=== EXTRACTED TEXT ===
.....

A second portrait of the younger Wallis (fig. 4) and what may well be a portrait of the
elder Wallis (fig. 5) have subsequently been discovered. In the summer of 1968, thanks to a Canada Council grant,
I was able to go to England in search of the missing "original." Although the quest was not immediately
successful, I eventually found two portraits in the possession of the Reverend
P. A. M. Edlin of Weston-super-Mare, Somerset. Both match the National Gallery
portrait in dimensions (30 x 25 in. [76.2 x 63.5 cm]), and in signature
and date (R. Field 1813). The present owner's grandfather, the
Reverend G. M. Norris, a nephew of Wallis, inherited them from his uncle.
He then bequeathed them to Reverend Edlin's uncle, the Reverend F. G. M.
Norris, who in turn willed them to his nephew. Throughout the years they
have been known as portraits of Sir Provo and his father. (10)
The Edlin portrait (fig. 4) is clearly the one from which both the wood-engraving
(fig. 2) and the New Brunswick Museum's painting (fig. 3) were made. The
inclination of the head, the youthfulness of the face, the shape
of the ear, the locks of hair on the forehead, the folds and disposition
of the shirt-front, the arrangement of buttons, and, most significantly,
the raised left arm - all have their source in this painting. The background
is remarkably similar in colouring to that in the National Gallery's portrait;
so too is the treatment of light - the shadow on the collar, the glare
along the fringes of the epaulette, and the highlights on the forehead
and nose (see figs. I and 4). Wallis, however, appears a younger, more
spirited hero - his hair whipped by the wind, his body in motion. The portrait
lacks the gravity and mature expression of the one in the National Gallery
(the chin and especially the muscles around the mouth are given less distinctive character). Perhaps the Edlin work was painted directly from life,
before the more official and somewhat more monumental portrait was painted.
On the other hand, it could have been done after the National Gallery's
portrait was completed, as a personal memento for the sitter.

.....

=== INFORMATION SUPPLIED ===
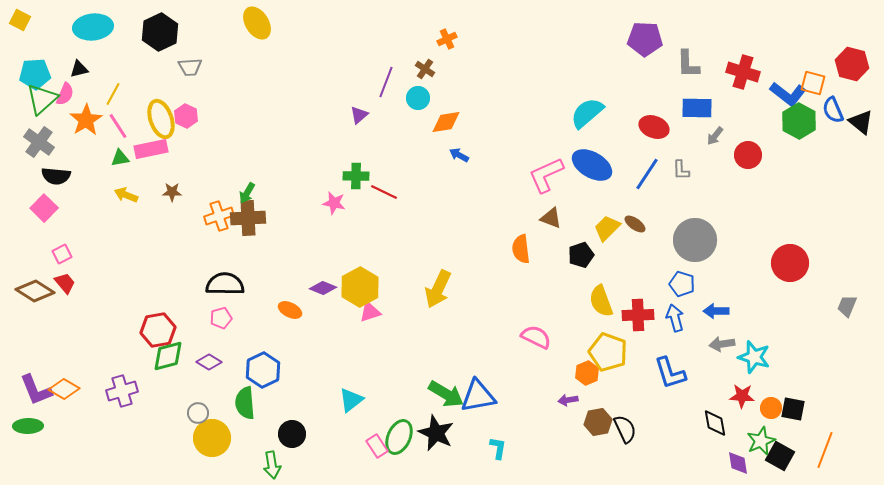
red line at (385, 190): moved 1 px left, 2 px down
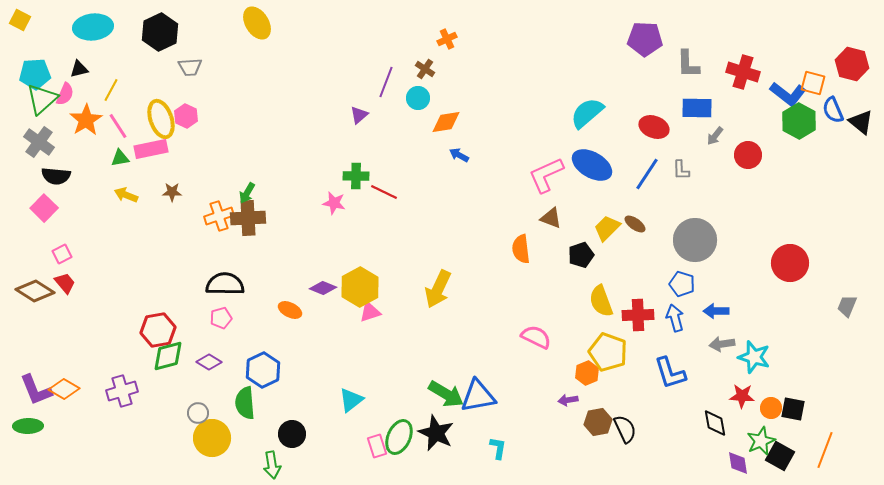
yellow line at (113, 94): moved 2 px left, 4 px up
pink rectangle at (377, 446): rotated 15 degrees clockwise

.....

=== AIM ===
Copy word for word the part of the passage on the Wallis portraits between "A second portrait" and "from his uncle.", inclusive. The material above comes from a separate source and is unrelated to the text.

=== RESULT FOR THIS TASK ===
A second portrait of the younger Wallis (fig. 4) and what may well be a portrait of the
elder Wallis (fig. 5) have subsequently been discovered. In the summer of 1968, thanks to a Canada Council grant,
I was able to go to England in search of the missing "original." Although the quest was not immediately
successful, I eventually found two portraits in the possession of the Reverend
P. A. M. Edlin of Weston-super-Mare, Somerset. Both match the National Gallery
portrait in dimensions (30 x 25 in. [76.2 x 63.5 cm]), and in signature
and date (R. Field 1813). The present owner's grandfather, the
Reverend G. M. Norris, a nephew of Wallis, inherited them from his uncle.